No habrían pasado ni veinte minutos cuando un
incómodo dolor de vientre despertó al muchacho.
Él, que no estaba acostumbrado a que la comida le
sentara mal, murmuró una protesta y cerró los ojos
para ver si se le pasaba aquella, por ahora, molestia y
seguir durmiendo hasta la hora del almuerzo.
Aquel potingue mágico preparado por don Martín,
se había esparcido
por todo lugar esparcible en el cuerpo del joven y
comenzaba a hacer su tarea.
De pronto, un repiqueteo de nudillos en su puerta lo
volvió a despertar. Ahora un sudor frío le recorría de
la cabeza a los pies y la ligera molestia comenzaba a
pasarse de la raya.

● ● ● ● ●

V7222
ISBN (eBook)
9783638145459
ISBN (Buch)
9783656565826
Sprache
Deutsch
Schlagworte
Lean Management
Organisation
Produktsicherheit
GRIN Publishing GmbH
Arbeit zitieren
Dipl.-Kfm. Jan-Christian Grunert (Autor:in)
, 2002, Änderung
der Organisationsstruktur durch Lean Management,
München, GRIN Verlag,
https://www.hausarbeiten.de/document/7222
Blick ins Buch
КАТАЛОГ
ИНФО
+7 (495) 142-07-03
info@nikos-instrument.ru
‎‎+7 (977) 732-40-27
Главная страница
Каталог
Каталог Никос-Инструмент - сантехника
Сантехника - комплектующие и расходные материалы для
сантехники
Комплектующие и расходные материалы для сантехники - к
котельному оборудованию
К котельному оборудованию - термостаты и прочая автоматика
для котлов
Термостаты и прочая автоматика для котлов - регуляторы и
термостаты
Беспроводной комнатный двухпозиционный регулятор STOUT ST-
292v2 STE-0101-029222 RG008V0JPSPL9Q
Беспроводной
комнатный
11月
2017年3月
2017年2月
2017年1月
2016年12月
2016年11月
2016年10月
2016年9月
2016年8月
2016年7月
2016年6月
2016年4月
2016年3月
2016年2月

● ● ● ● ●

**Exercise prompt**.
Retype the portion of the data above that starts on the line with "se había esparcido" and finishes on the line with "pasarse de la raya.", including both of those lines.

**Task response**.
se había esparcido
por todo lugar esparcible en el cuerpo del joven y
comenzaba a hacer su tarea.
De pronto, un repiqueteo de nudillos en su puerta lo
volvió a despertar. Ahora un sudor frío le recorría de
la cabeza a los pies y la ligera molestia comenzaba a
pasarse de la raya.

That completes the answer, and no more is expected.